8. In weiterer Folge sollte dann auch in der Regel nur der nicht (vollständig) durchnummerierte Zahlenstrahl verwendet werden: Im Zahlenraum 100 also ein Zahlenstrahl nur mit Zehner-Markierungen, im Zahlenraum 1000 später sowohl Zahlenstrahle nur mit Hunderter- wie solche mit Hunderter- und Zehnermarkierungen, je nach Einsatz-Zweck.
1
Überprüfen Sie vor dem Einstieg in den zweistelligen Bereich, wie das Kind die Zahlen bis 9 versteht.

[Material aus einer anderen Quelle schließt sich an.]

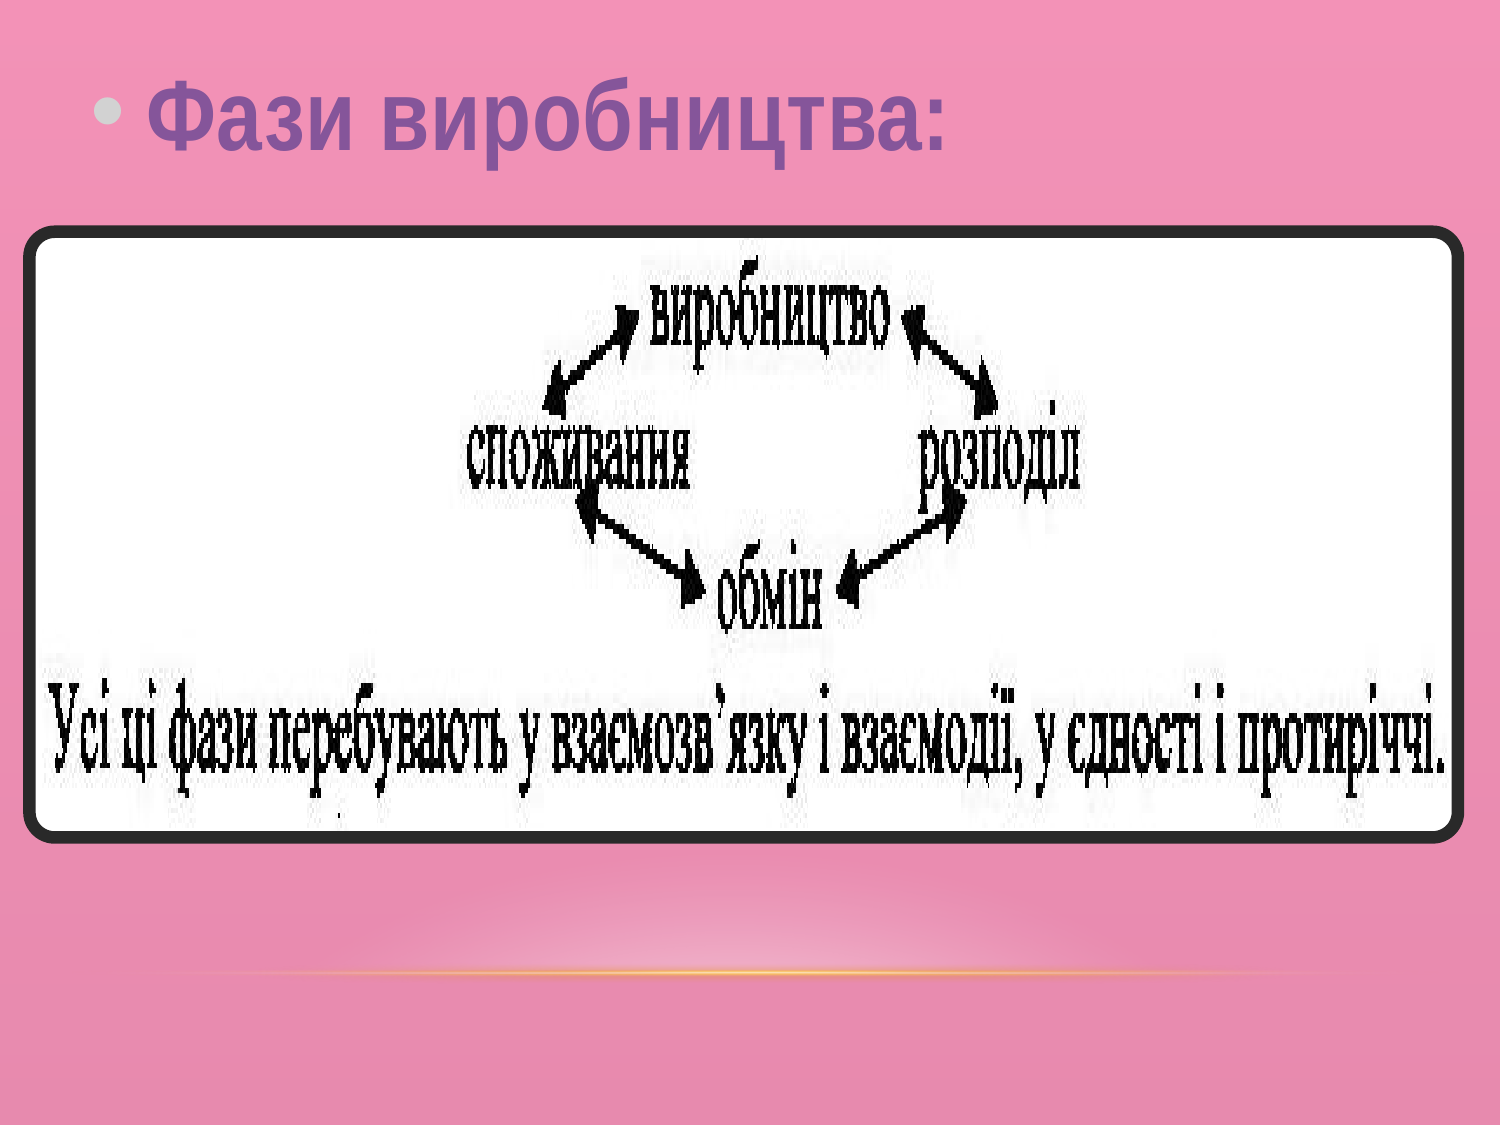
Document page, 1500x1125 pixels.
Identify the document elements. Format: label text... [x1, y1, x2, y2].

Wer 9 nur als „neunte Position“ auffasst, kann die Bündelung „10 Einer = 1 Zehner“ nicht begreifen.
2
Vor jedem Rechnen im zweistelligen Bereich müsste das Kind von sich aus die Stellen als unterschiedliche Größen begreifen. Das „Legen“ von Rechnungen mit Zehnerstangen und Einerwürfeln ist dafür bei vielen Kindern nicht ausreichend.
3
Das Bündeln und Entbündeln (10 E = 1 Z und umgekehrt) muss in einer ersten Phase vom Kind selbst an geeigneten Aufgabenstellungen handelnd erlebt werden. Der Übergang zum materialfreien Bündelnd und Entbündeln erfolgt bei vielen Kindern nicht einfach „von selbst“. Hier sind Zwischenschritte nötig.
4
Material, das eine rein zählende Lösung von Aufgaben im zweistelligen Bereich erlaubt oder gar nahelegt, sollte vermieden werden.